Task description
Could you extract the naming lines, kingdom through common name, from every one of the records and reproduce them word for word without the pictures?

Raw records:
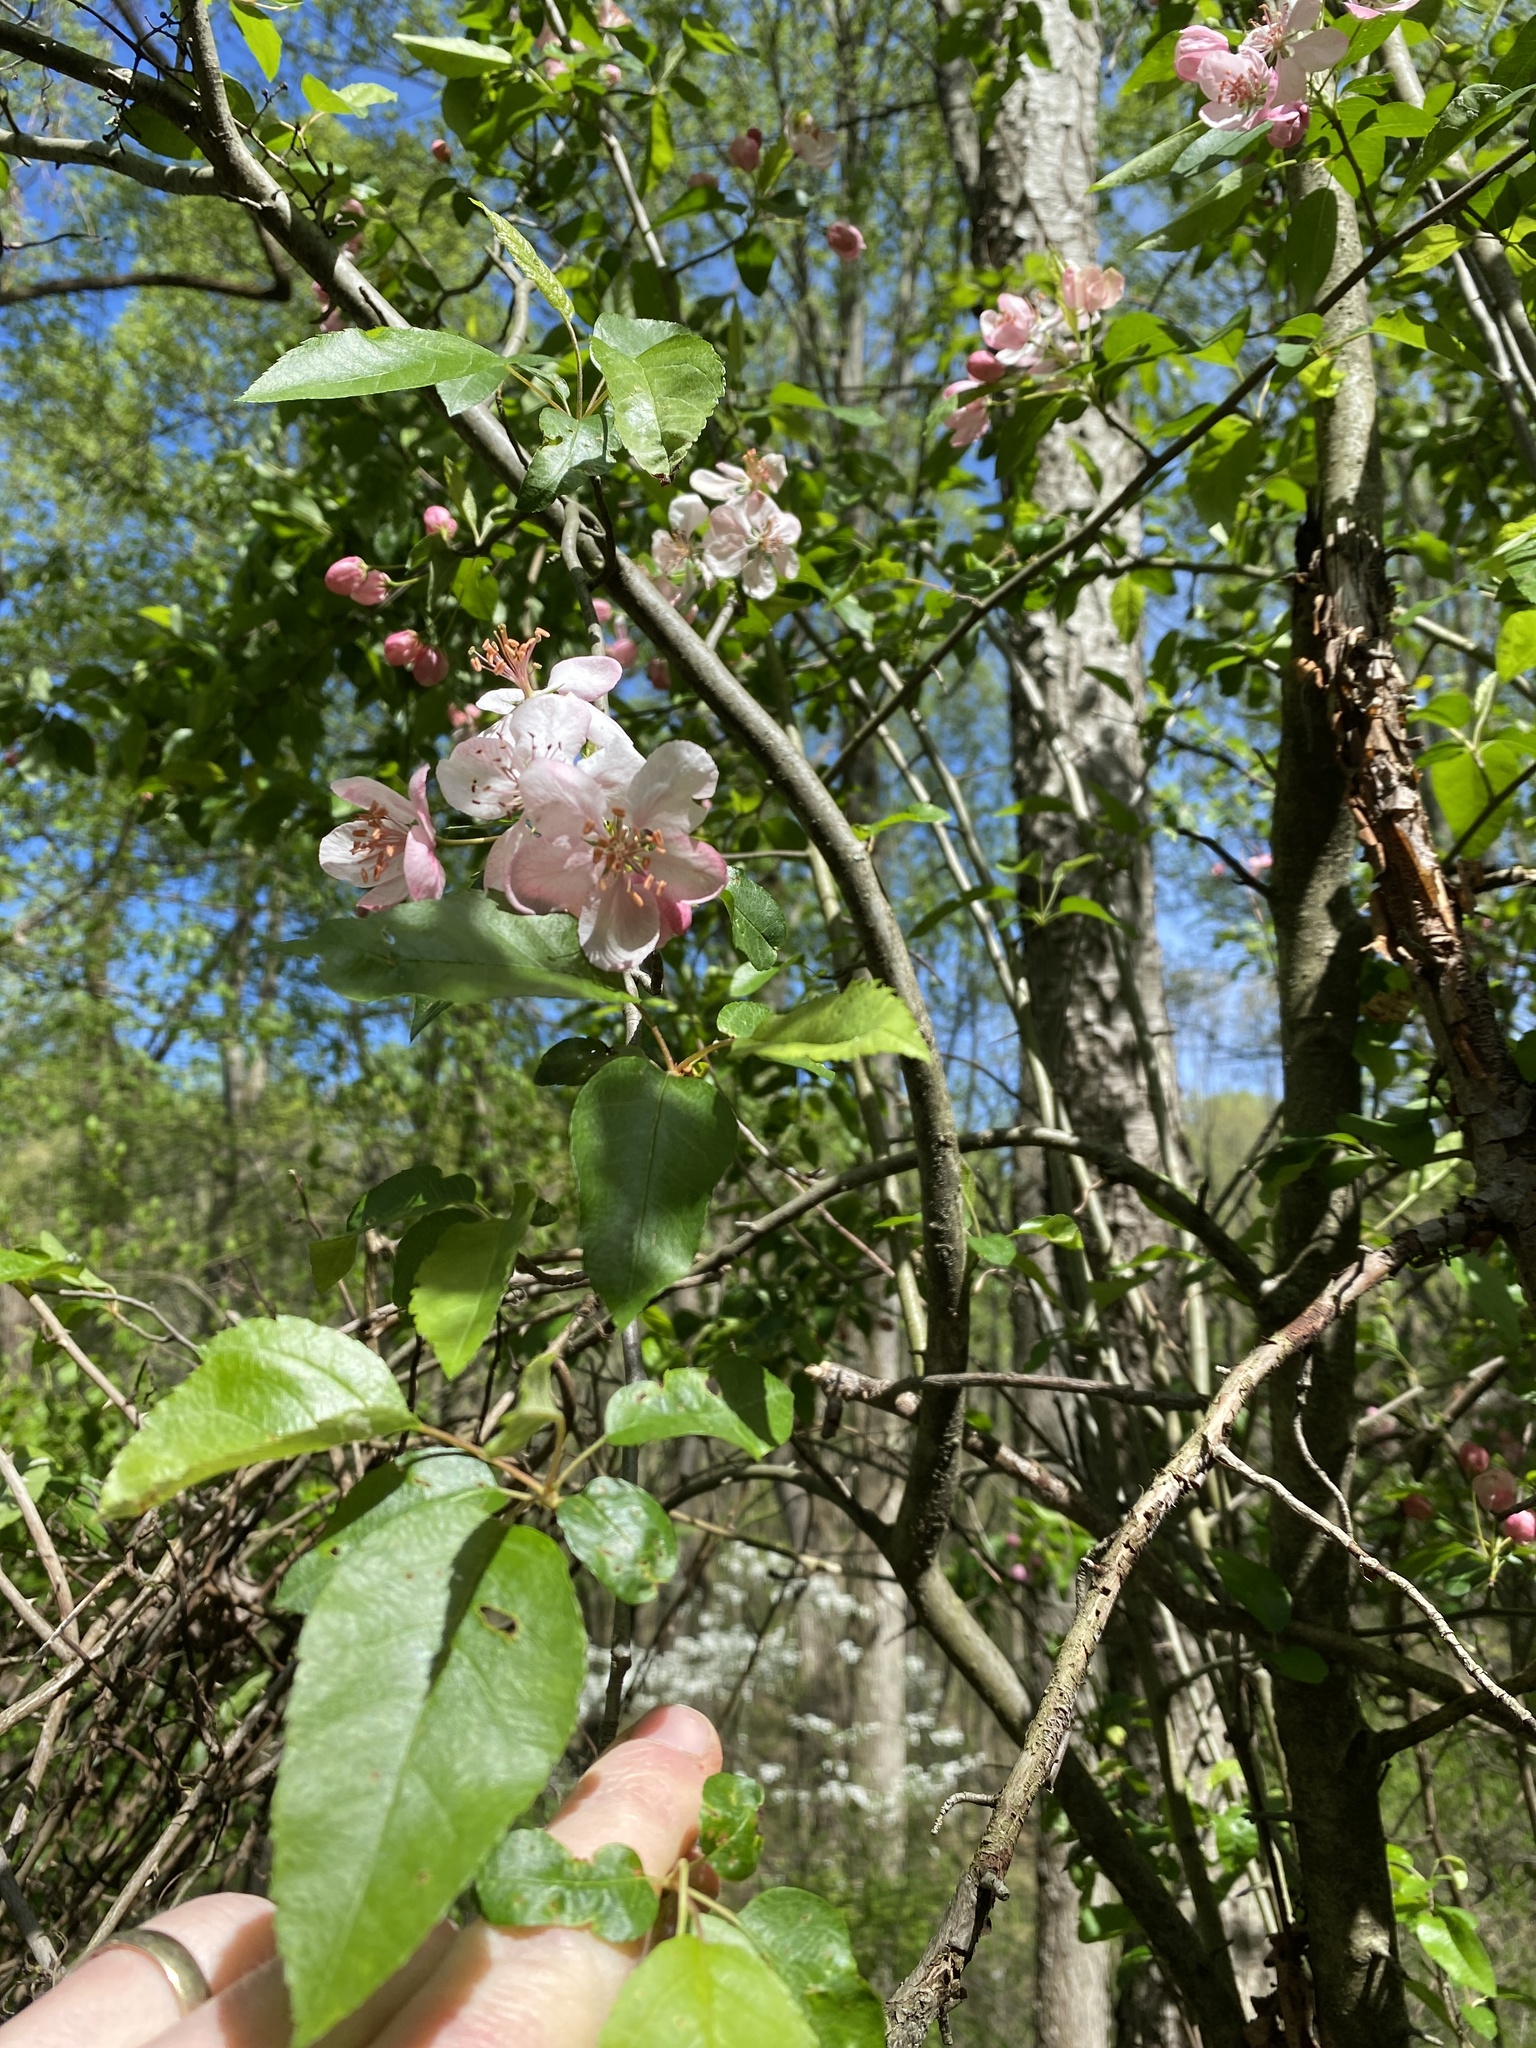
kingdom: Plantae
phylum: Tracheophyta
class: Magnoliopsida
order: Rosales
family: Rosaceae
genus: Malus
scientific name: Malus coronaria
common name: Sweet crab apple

Finished task
kingdom: Plantae
phylum: Tracheophyta
class: Magnoliopsida
order: Rosales
family: Rosaceae
genus: Malus
scientific name: Malus coronaria
common name: Sweet crab apple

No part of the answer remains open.